==== Provided entries

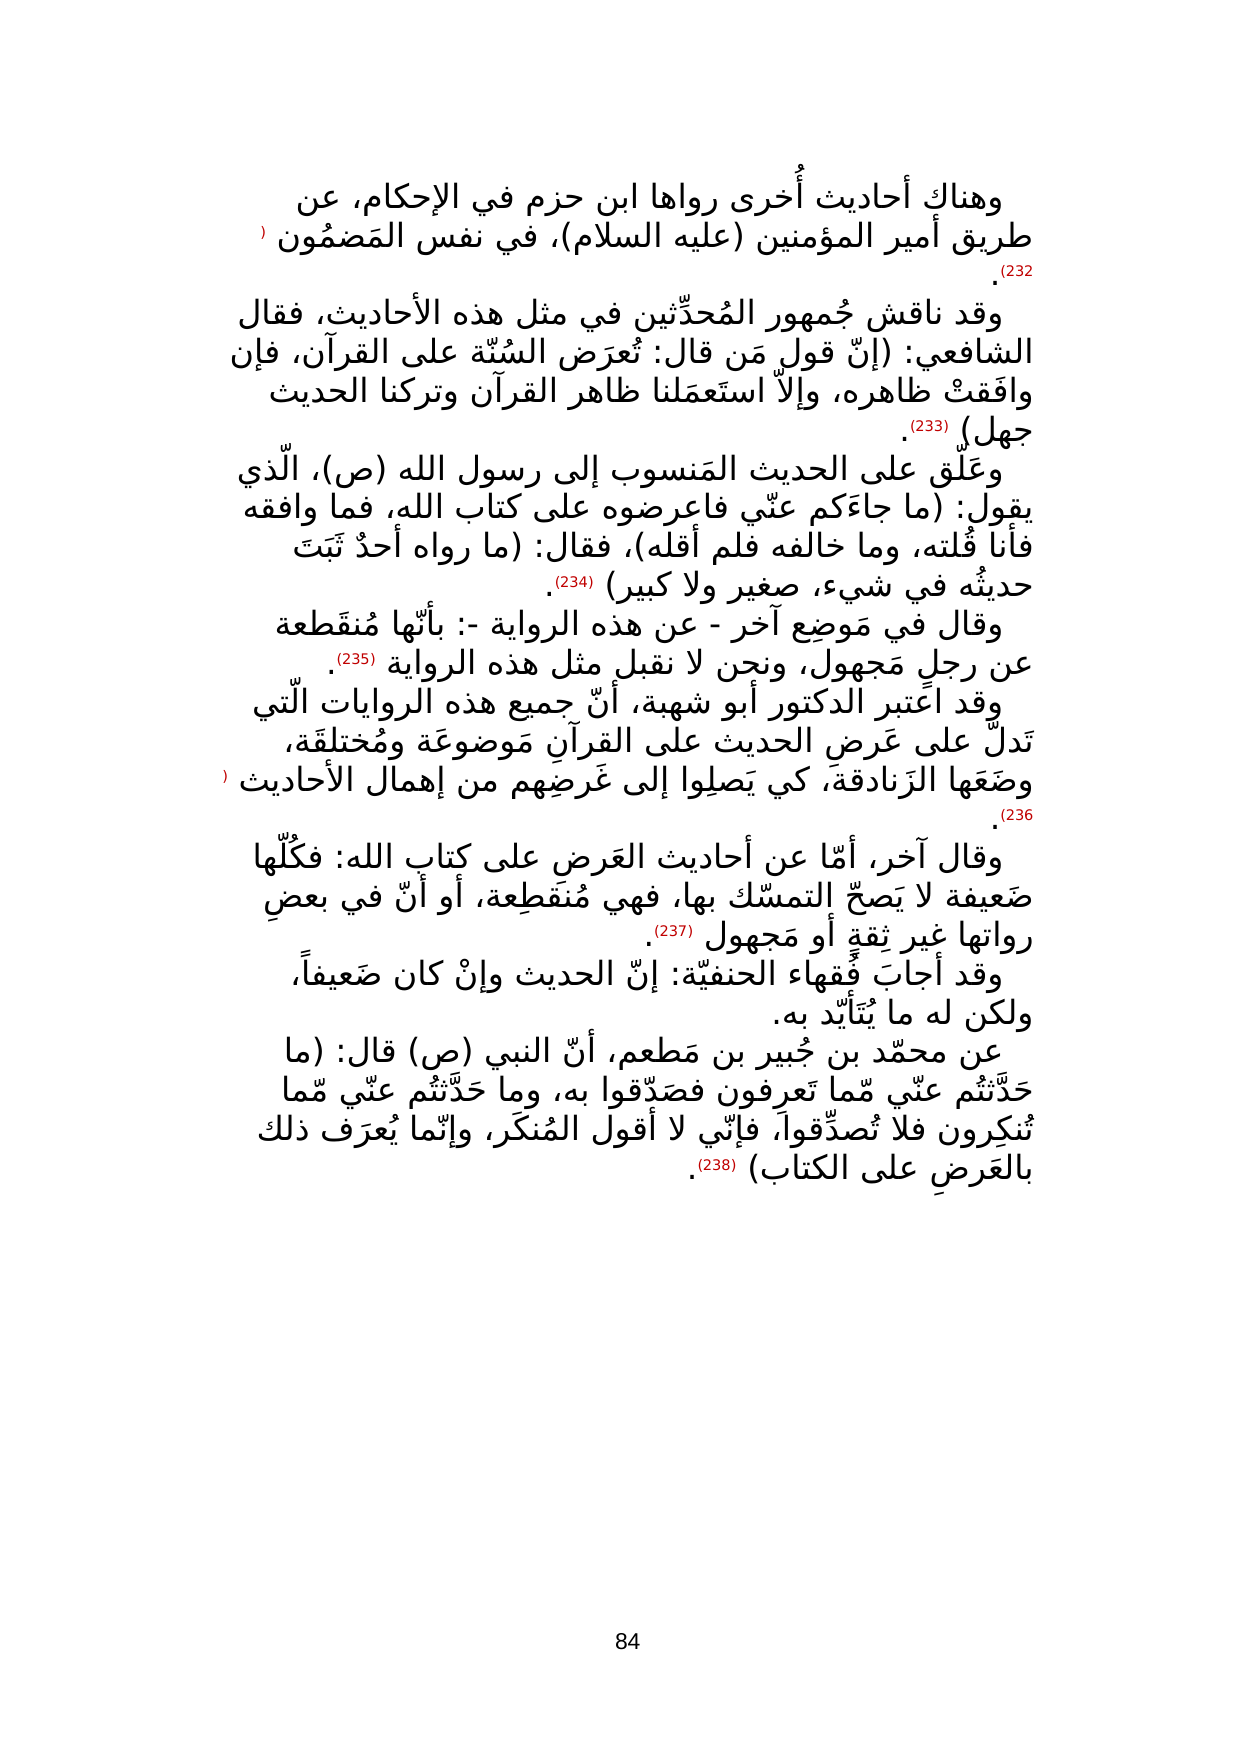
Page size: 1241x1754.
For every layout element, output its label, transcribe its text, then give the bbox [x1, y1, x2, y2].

text وقد ناقش جُمهور المُحدِّثين في مثل هذه الأحاديث، فقال الشافعي: (إنّ قول مَن قال: تُعرَض السُنّة على القرآن، فإن وافَقتْ ظاهره، وإلاّ استَعمَلنا ظاهر القرآن وتركنا الحديث جهل) (233). [222, 294, 1033, 449]
text وعَلّق على الحديث المَنسوب إلى رسول الله (ص)، الّذي يقول: (ما جاءَكم عنّي فاعرضوه على كتاب الله، فما وافقه فأنا قُلته، وما خالفه فلم أقله)، فقال: (ما رواه أحدٌ ثَبَتَ حديثُه في شي‏ء، صغير ولا كبير) (234). [222, 449, 1033, 604]
text وقال آخر، أمّا عن أحاديث العَرضِ على كتاب الله: فكُلّها ضَعيفة لا يَصحّ التمسّك بها، فهي مُنقطِعة، أو أنّ في بعضِ رواتها غير ثِقةٍ أو مَجهول (237). [222, 838, 1033, 954]
text وقال في مَوضِع آخر - عن هذه الرواية -: بأنّها مُنقَطعة عن رجلٍ مَجهول، ونحن لا نقبل مثل هذه الرواية (235). [222, 604, 1033, 682]
text عن محمّد بن جُبير بن مَطعم، أنّ النبي (ص) قال: (ما حَدَّثتُم عنّي مّما تَعرِفون فصَدّقوا به، وما حَدَّثتُم عنّي مّما تُنكِرون فلا تُصدِّقوا، فإنّي لا أقول المُنكَر، وإنّما يُعرَف ذلك بالعَرضِ على الكتاب) (238). [222, 1032, 1033, 1187]
text وقد اعتبر الدكتور أبو شهبة، أنّ جميع هذه الروايات الّتي تَدلّ على عَرضِ الحديث على القرآنِ مَوضوعَة ومُختلقَة، وضَعَها الزَنادقة، كي يَصلِوا إلى غَرضِهم من إهمال الأحاديث (236). [222, 682, 1033, 838]
text وهناك أحاديث أُخرى رواها ابن حزم في الإحكام، عن طريق أمير المؤمنين (عليه السلام)، في نفس المَضمُون (232). [222, 177, 1033, 294]
text وقد أجابَ فُقهاء الحنفيّة: إنّ الحديث وإنْ كان ضَعيفاً، ولكن له ما يُتَأيّد به. [222, 954, 1033, 1032]
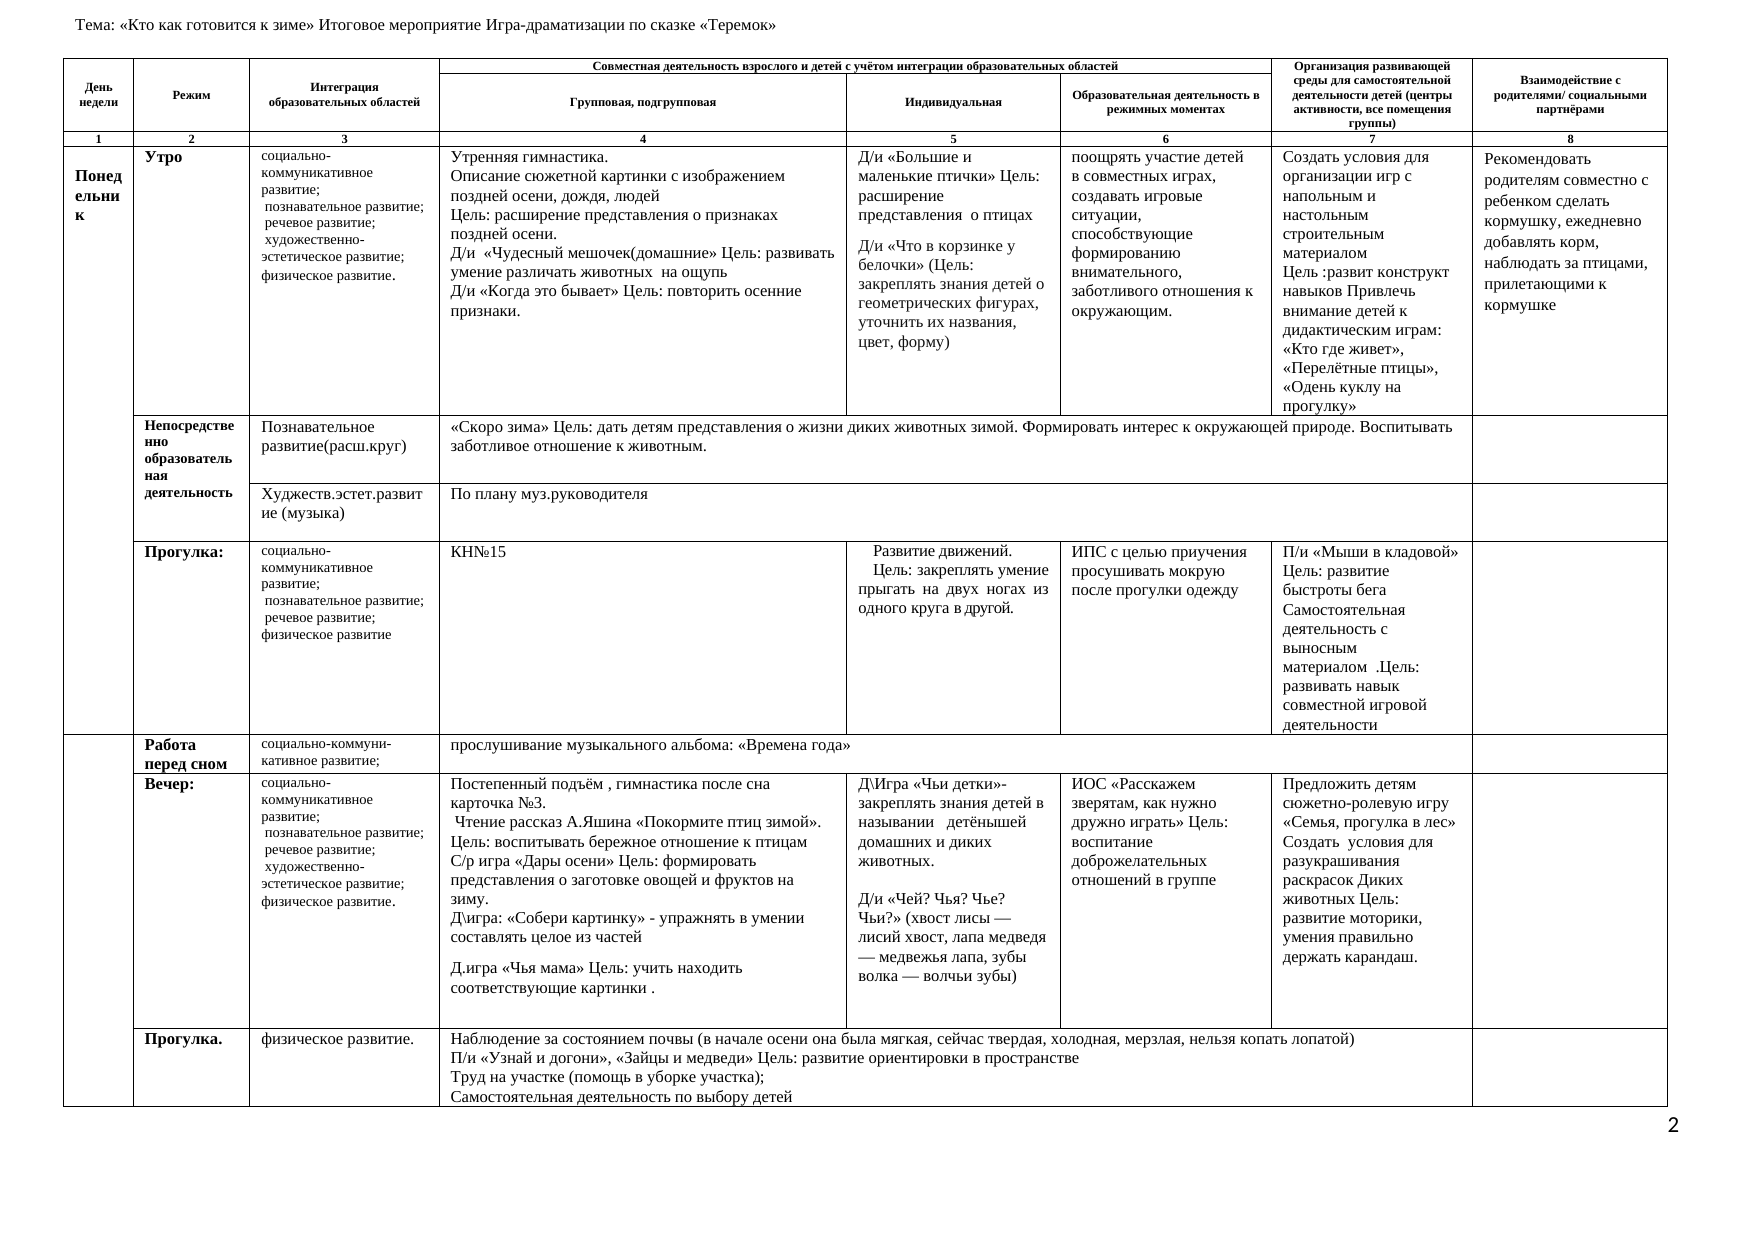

========

Reproduce the records in full and leave the images behind.

**Solution to this task:**
Page size: 1241x1754.
For every layout element, output its label, transcribe its text, then give the bbox [x1, y1, x2, y2].

text وقد ناقش جُمهور المُحدِّثين في مثل هذه الأحاديث، فقال الشافعي: (إنّ قول مَن قال: تُعرَض السُنّة على القرآن، فإن وافَقتْ ظاهره، وإلاّ استَعمَلنا ظاهر القرآن وتركنا الحديث جهل) (233). [222, 294, 1033, 449]
text وعَلّق على الحديث المَنسوب إلى رسول الله (ص)، الّذي يقول: (ما جاءَكم عنّي فاعرضوه على كتاب الله، فما وافقه فأنا قُلته، وما خالفه فلم أقله)، فقال: (ما رواه أحدٌ ثَبَتَ حديثُه في شي‏ء، صغير ولا كبير) (234). [222, 449, 1033, 604]
text وقال آخر، أمّا عن أحاديث العَرضِ على كتاب الله: فكُلّها ضَعيفة لا يَصحّ التمسّك بها، فهي مُنقطِعة، أو أنّ في بعضِ رواتها غير ثِقةٍ أو مَجهول (237). [222, 838, 1033, 954]
text وقال في مَوضِع آخر - عن هذه الرواية -: بأنّها مُنقَطعة عن رجلٍ مَجهول، ونحن لا نقبل مثل هذه الرواية (235). [222, 604, 1033, 682]
text عن محمّد بن جُبير بن مَطعم، أنّ النبي (ص) قال: (ما حَدَّثتُم عنّي مّما تَعرِفون فصَدّقوا به، وما حَدَّثتُم عنّي مّما تُنكِرون فلا تُصدِّقوا، فإنّي لا أقول المُنكَر، وإنّما يُعرَف ذلك بالعَرضِ على الكتاب) (238). [222, 1032, 1033, 1187]
text وقد اعتبر الدكتور أبو شهبة، أنّ جميع هذه الروايات الّتي تَدلّ على عَرضِ الحديث على القرآنِ مَوضوعَة ومُختلقَة، وضَعَها الزَنادقة، كي يَصلِوا إلى غَرضِهم من إهمال الأحاديث (236). [222, 682, 1033, 838]
text وهناك أحاديث أُخرى رواها ابن حزم في الإحكام، عن طريق أمير المؤمنين (عليه السلام)، في نفس المَضمُون (232). [222, 177, 1033, 294]
text وقد أجابَ فُقهاء الحنفيّة: إنّ الحديث وإنْ كان ضَعيفاً، ولكن له ما يُتَأيّد به. [222, 954, 1033, 1032]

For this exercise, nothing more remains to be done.